## [What the task requires]
Across all entries below, how many lines include "preferences"? Only the number, please.

+ + + +

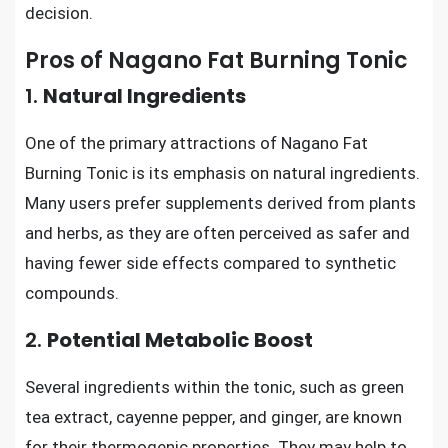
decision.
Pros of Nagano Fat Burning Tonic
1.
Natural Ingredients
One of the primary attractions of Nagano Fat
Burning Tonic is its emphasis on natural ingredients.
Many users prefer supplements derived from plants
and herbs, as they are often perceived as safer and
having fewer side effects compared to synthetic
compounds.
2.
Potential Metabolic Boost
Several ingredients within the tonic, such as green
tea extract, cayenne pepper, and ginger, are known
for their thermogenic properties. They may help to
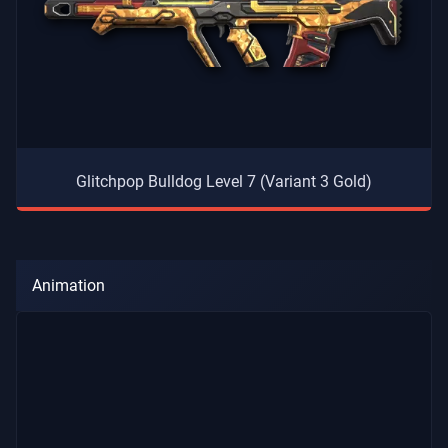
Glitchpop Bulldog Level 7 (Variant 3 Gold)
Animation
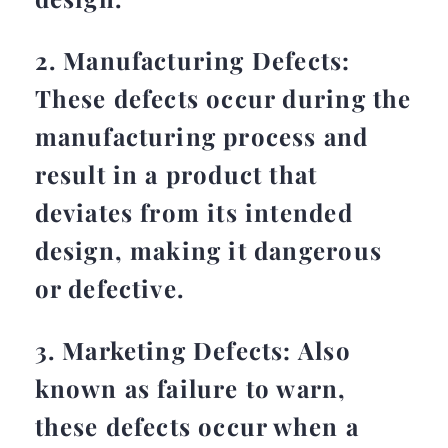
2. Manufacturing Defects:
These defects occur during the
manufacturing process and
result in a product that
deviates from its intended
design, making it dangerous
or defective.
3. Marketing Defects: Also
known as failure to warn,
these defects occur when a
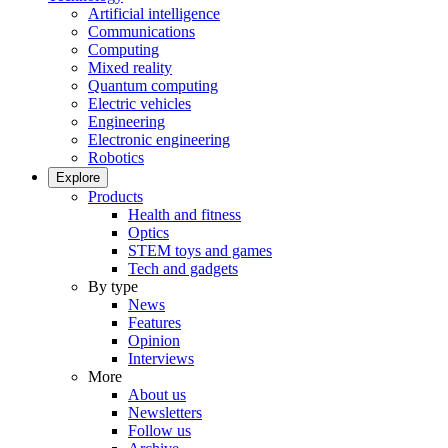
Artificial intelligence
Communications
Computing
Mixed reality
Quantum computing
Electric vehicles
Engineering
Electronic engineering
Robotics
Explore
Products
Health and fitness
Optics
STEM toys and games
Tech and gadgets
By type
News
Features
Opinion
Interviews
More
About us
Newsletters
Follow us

+ + + +

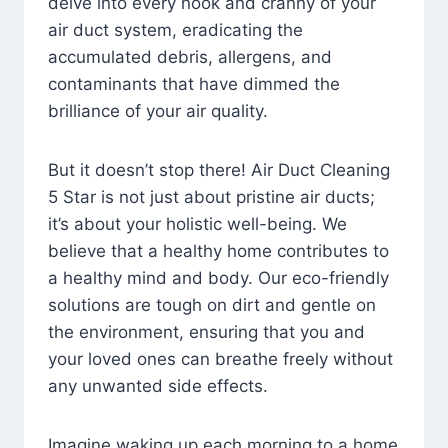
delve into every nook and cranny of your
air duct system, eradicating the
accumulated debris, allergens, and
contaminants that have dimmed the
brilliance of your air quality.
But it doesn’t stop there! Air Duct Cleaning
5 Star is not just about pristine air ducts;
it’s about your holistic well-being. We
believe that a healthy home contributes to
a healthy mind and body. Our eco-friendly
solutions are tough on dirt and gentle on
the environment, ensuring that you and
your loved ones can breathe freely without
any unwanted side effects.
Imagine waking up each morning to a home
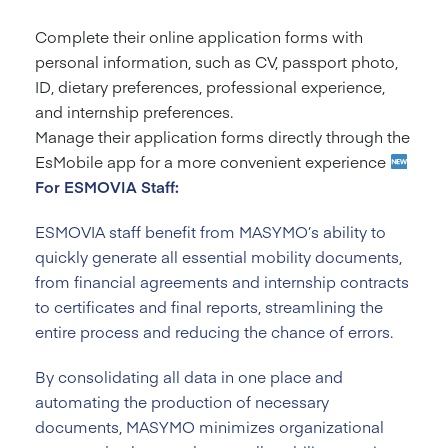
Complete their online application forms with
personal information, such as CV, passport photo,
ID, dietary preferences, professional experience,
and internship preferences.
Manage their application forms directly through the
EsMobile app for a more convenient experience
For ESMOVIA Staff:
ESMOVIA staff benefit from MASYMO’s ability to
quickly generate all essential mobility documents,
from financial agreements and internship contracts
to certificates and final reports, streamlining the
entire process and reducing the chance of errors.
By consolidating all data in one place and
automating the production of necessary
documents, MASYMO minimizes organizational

+ + + +

## [Answer for this exercise]
2